• What to produce
Could you please reproduce the entries exactly, leaving out any pictures?

• Data for the task
========================

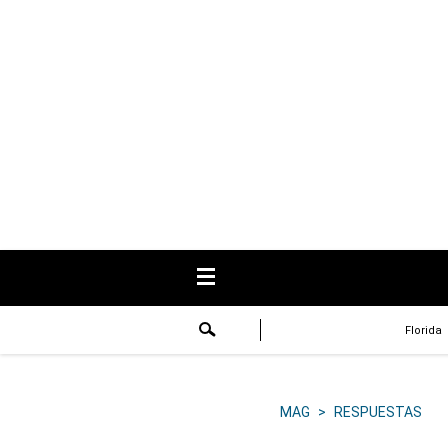
USA
Respuestas
Fama
Historias
Data
Videos
Recetas
Florida
Virales
Lo último
MAG
>
RESPUESTAS
Volver a El Comercio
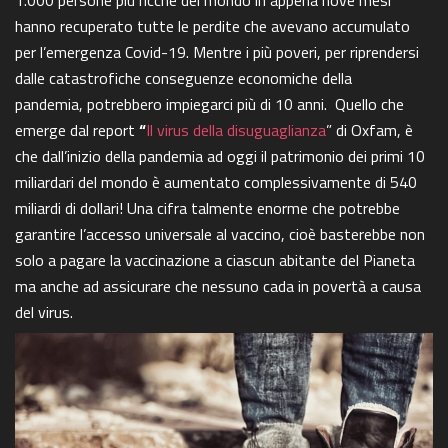
1.000 persone più ricche del mondo in appena nove mesi
hanno recuperato tutte le perdite che avevano accumulato
per l’emergenza Covid-19. Mentre i più poveri, per riprendersi
dalle catastrofiche conseguenze economiche della
pandemia, potrebbero impiegarci più di 10 anni.
Quello che
emerge dal report
“
Il virus della disuguaglianza
” di Oxfam, è
che dall’inizio della pandemia ad oggi il patrimonio dei primi 10
miliardari del mondo è aumentato complessivamente di 540
miliardi di dollari! Una cifra talmente enorme che potrebbe
garantire l’accesso universale al vaccino, cioè basterebbe non
solo a pagare la vaccinazione a ciascun abitante del Pianeta
ma anche ad assicurare che nessuno cada in povertà a causa
del virus.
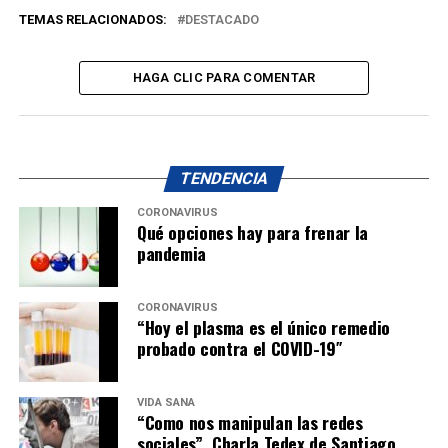
TEMAS RELACIONADOS:
DESTACADO
HAGA CLIC PARA COMENTAR
TENDENCIA
CORONAVIRUS
Qué opciones hay para frenar la
pandemia
CORONAVIRUS
“Hoy el plasma es el único remedio
probado contra el COVID-19″
VIDA SANA
“Como nos manipulan las redes
sociales”. Charla Tedex de Santiago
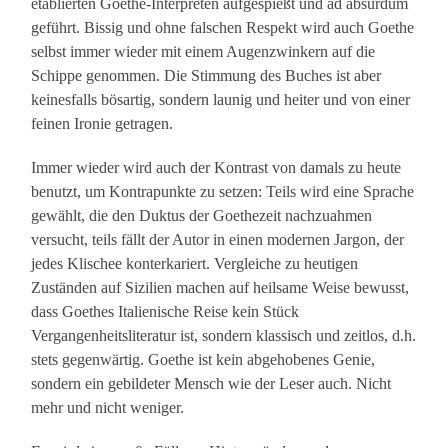
etablierten Goethe-Interpreten aufgespießt und ad absurdum
geführt. Bissig und ohne falschen Respekt wird auch Goethe
selbst immer wieder mit einem Augenzwinkern auf die
Schippe genommen. Die Stimmung des Buches ist aber
keinesfalls bösartig, sondern launig und heiter und von einer
feinen Ironie getragen.
Immer wieder wird auch der Kontrast von damals zu heute
benutzt, um Kontrapunkte zu setzen: Teils wird eine Sprache
gewählt, die den Duktus der Goethezeit nachzuahmen
versucht, teils fällt der Autor in einen modernen Jargon, der
jedes Klischee konterkariert. Vergleiche zu heutigen
Zuständen auf Sizilien machen auf heilsame Weise bewusst,
dass Goethes Italienische Reise kein Stück
Vergangenheitsliteratur ist, sondern klassisch und zeitlos, d.h.
stets gegenwärtig. Goethe ist kein abgehobenes Genie,
sondern ein gebildeter Mensch wie der Leser auch. Nicht
mehr und nicht weniger.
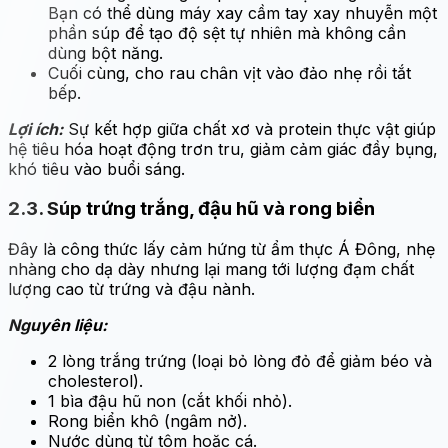
Bạn có thể dùng máy xay cầm tay xay nhuyễn một
phần súp để tạo độ sệt tự nhiên mà không cần
dùng bột năng.
Cuối cùng, cho rau chân vịt vào đảo nhẹ rồi tắt
bếp.
Lợi ích:
Sự kết hợp giữa chất xơ và protein thực vật giúp
hệ tiêu hóa hoạt động trơn tru, giảm cảm giác đầy bụng,
khó tiêu vào buổi sáng.
2.3. Súp trứng trắng, đậu hũ và rong biển
Đây là công thức lấy cảm hứng từ ẩm thực Á Đông, nhẹ
nhàng cho dạ dày nhưng lại mang tới lượng đạm chất
lượng cao từ trứng và đậu nành.
Nguyên liệu:
2 lòng trắng trứng (loại bỏ lòng đỏ để giảm béo và
cholesterol).
1 bìa đậu hũ non (cắt khối nhỏ).
Rong biển khô (ngâm nở).
Nước dùng từ tôm hoặc cá.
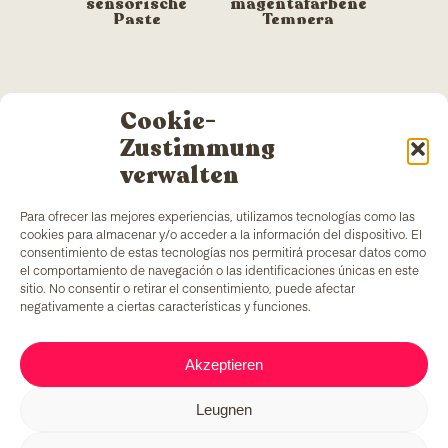
sensorische
magentafarbene
Paste
Tempera
Cookie-
Zustimmung
verwalten
Para ofrecer las mejores experiencias, utilizamos tecnologías como las
cookies para almacenar y/o acceder a la información del dispositivo. El
TColors
verfügt über eine Farbenfabrik in
consentimiento de estas tecnologías nos permitirá procesar datos como
Barcelona und ein eigenes Labor zur Herstellung
el comportamiento de navegación o las identificaciones únicas en este
von wasserbasierten Farben und Klebstoffen. Die
sitio. No consentir o retirar el consentimiento, puede afectar
Produkte werden nach
EN-71-Norm
hergestellt und
negativamente a ciertas características y funciones.
bieten einen einzigartigen Zusatz: die Schaffung von
Arbeitsplätzen für benachteiligte Gruppen.
Akzeptieren
Leugnen
C/ Fernando Pessoa, 54-64
T. 679 08 57 58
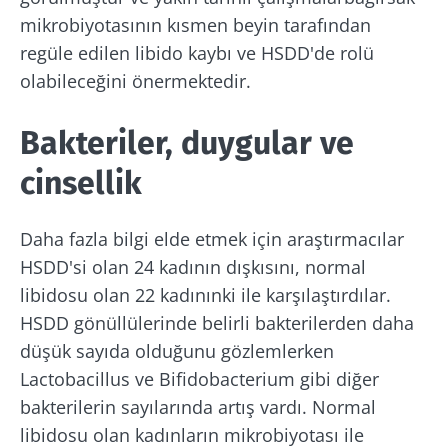
mikrobiyotasının kısmen beyin tarafından
regüle edilen libido kaybı ve HSDD'de rolü
olabileceğini önermektedir.
Bakteriler, duygular ve
cinsellik
Daha fazla bilgi elde etmek için araştırmacılar
HSDD'si olan 24 kadının dışkısını, normal
libidosu olan 22 kadınınki ile karşılaştırdılar.
HSDD gönüllülerinde belirli bakterilerden daha
düşük sayıda olduğunu gözlemlerken
Lactobacillus ve Bifidobacterium gibi diğer
bakterilerin sayılarında artış vardı. Normal
libidosu olan kadınların mikrobiyotası ile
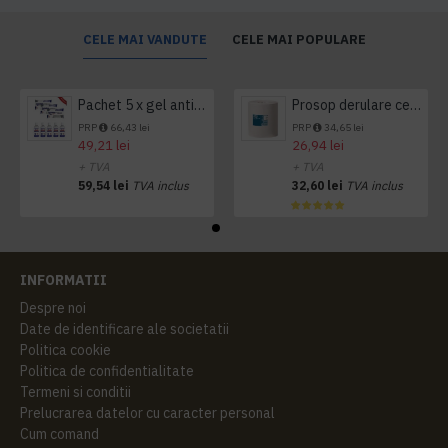
CELE MAI VANDUTE
CELE MAI POPULARE
Pachet 5 x gel antibacterian 50ml si 3 x Servetele antibacteriene 48 buc Hygienium
Prosop derulare centrala 1 pliu, 300 m Tork
PRP
66,43 lei
PRP
34,65 lei
49,21 lei
26,94 lei
+ TVA
+ TVA
59,54 lei
TVA inclus
32,60 lei
TVA inclus
INFORMATII
Despre noi
Date de identificare ale societatii
Politica cookie
Politica de confidentialitate
Termeni si conditii
Prelucrarea datelor cu caracter personal
Cum comand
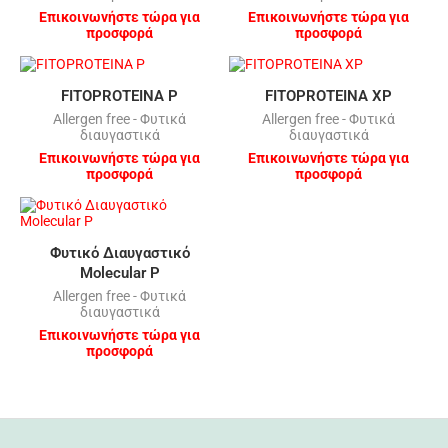
Επικοινωνήστε τώρα για
Επικοινωνήστε τώρα για
προσφορά
προσφορά
FITOPROTEINA P
FITOPROTEINA XP
Allergen free - Φυτικά
Allergen free - Φυτικά
διαυγαστικά
διαυγαστικά
Επικοινωνήστε τώρα για
Επικοινωνήστε τώρα για
προσφορά
προσφορά
Φυτικό Διαυγαστικό
Μοlecular P
Allergen free - Φυτικά
διαυγαστικά
Επικοινωνήστε τώρα για
προσφορά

========================

• Response below
USA
Respuestas
Fama
Historias
Data
Videos
Recetas
Florida
Virales
Lo último
MAG
>
RESPUESTAS
Volver a El Comercio
1.000 persone più ricche del mondo in appena nove mesi
hanno recuperato tutte le perdite che avevano accumulato
per l’emergenza Covid-19. Mentre i più poveri, per riprendersi
dalle catastrofiche conseguenze economiche della
pandemia, potrebbero impiegarci più di 10 anni.
Quello che
emerge dal report
“
Il virus della disuguaglianza
” di Oxfam, è
che dall’inizio della pandemia ad oggi il patrimonio dei primi 10
miliardari del mondo è aumentato complessivamente di 540
miliardi di dollari! Una cifra talmente enorme che potrebbe
garantire l’accesso universale al vaccino, cioè basterebbe non
solo a pagare la vaccinazione a ciascun abitante del Pianeta
ma anche ad assicurare che nessuno cada in povertà a causa
del virus.
TEMAS RELACIONADOS:
DESTACADO
HAGA CLIC PARA COMENTAR
TENDENCIA
CORONAVIRUS
Qué opciones hay para frenar la
pandemia
CORONAVIRUS
“Hoy el plasma es el único remedio
probado contra el COVID-19″
VIDA SANA
“Como nos manipulan las redes
sociales”. Charla Tedex de Santiago
etablierten Goethe-Interpreten aufgespießt und ad absurdum
geführt. Bissig und ohne falschen Respekt wird auch Goethe
selbst immer wieder mit einem Augenzwinkern auf die
Schippe genommen. Die Stimmung des Buches ist aber
keinesfalls bösartig, sondern launig und heiter und von einer
feinen Ironie getragen.
Immer wieder wird auch der Kontrast von damals zu heute
benutzt, um Kontrapunkte zu setzen: Teils wird eine Sprache
gewählt, die den Duktus der Goethezeit nachzuahmen
versucht, teils fällt der Autor in einen modernen Jargon, der
jedes Klischee konterkariert. Vergleiche zu heutigen
Zuständen auf Sizilien machen auf heilsame Weise bewusst,
dass Goethes Italienische Reise kein Stück
Vergangenheitsliteratur ist, sondern klassisch und zeitlos, d.h.
stets gegenwärtig. Goethe ist kein abgehobenes Genie,
sondern ein gebildeter Mensch wie der Leser auch. Nicht
mehr und nicht weniger.
Bạn có thể dùng máy xay cầm tay xay nhuyễn một
phần súp để tạo độ sệt tự nhiên mà không cần
dùng bột năng.
Cuối cùng, cho rau chân vịt vào đảo nhẹ rồi tắt
bếp.
Lợi ích:
Sự kết hợp giữa chất xơ và protein thực vật giúp
hệ tiêu hóa hoạt động trơn tru, giảm cảm giác đầy bụng,
khó tiêu vào buổi sáng.
2.3. Súp trứng trắng, đậu hũ và rong biển
Đây là công thức lấy cảm hứng từ ẩm thực Á Đông, nhẹ
nhàng cho dạ dày nhưng lại mang tới lượng đạm chất
lượng cao từ trứng và đậu nành.
Nguyên liệu:
2 lòng trắng trứng (loại bỏ lòng đỏ để giảm béo và
cholesterol).
1 bìa đậu hũ non (cắt khối nhỏ).
Rong biển khô (ngâm nở).
Nước dùng từ tôm hoặc cá.
sensorische
magentafarbene
Paste
Tempera
Cookie-
Zustimmung
verwalten
Para ofrecer las mejores experiencias, utilizamos tecnologías como las
cookies para almacenar y/o acceder a la información del dispositivo. El
TColors
verfügt über eine Farbenfabrik in
consentimiento de estas tecnologías nos permitirá procesar datos como
Barcelona und ein eigenes Labor zur Herstellung
el comportamiento de navegación o las identificaciones únicas en este
von wasserbasierten Farben und Klebstoffen. Die
sitio. No consentir o retirar el consentimiento, puede afectar
Produkte werden nach
EN-71-Norm
hergestellt und
negativamente a ciertas características y funciones.
bieten einen einzigartigen Zusatz: die Schaffung von
Arbeitsplätzen für benachteiligte Gruppen.
Akzeptieren
Leugnen
C/ Fernando Pessoa, 54-64
T. 679 08 57 58
mikrobiyotasının kısmen beyin tarafından
regüle edilen libido kaybı ve HSDD'de rolü
olabileceğini önermektedir.
Bakteriler, duygular ve
cinsellik
Daha fazla bilgi elde etmek için araştırmacılar
HSDD'si olan 24 kadının dışkısını, normal
libidosu olan 22 kadınınki ile karşılaştırdılar.
HSDD gönüllülerinde belirli bakterilerden daha
düşük sayıda olduğunu gözlemlerken
Lactobacillus ve Bifidobacterium gibi diğer
bakterilerin sayılarında artış vardı. Normal
libidosu olan kadınların mikrobiyotası ile
CELE MAI VANDUTE
CELE MAI POPULARE
Pachet 5 x gel antibacterian 50ml si 3 x Servetele antibacteriene 48 buc Hygienium
Prosop derulare centrala 1 pliu, 300 m Tork
PRP
66,43 lei
PRP
34,65 lei
49,21 lei
26,94 lei
+ TVA
+ TVA
59,54 lei
TVA inclus
32,60 lei
TVA inclus
INFORMATII
Despre noi
Date de identificare ale societatii
Politica cookie
Politica de confidentialitate
Termeni si conditii
Prelucrarea datelor cu caracter personal
Cum comand
Επικοινωνήστε τώρα για
Επικοινωνήστε τώρα για
προσφορά
προσφορά
FITOPROTEINA P
FITOPROTEINA XP
Allergen free - Φυτικά
Allergen free - Φυτικά
διαυγαστικά
διαυγαστικά
Επικοινωνήστε τώρα για
Επικοινωνήστε τώρα για
προσφορά
προσφορά
Φυτικό Διαυγαστικό
Μοlecular P
Allergen free - Φυτικά
διαυγαστικά
Επικοινωνήστε τώρα για
προσφορά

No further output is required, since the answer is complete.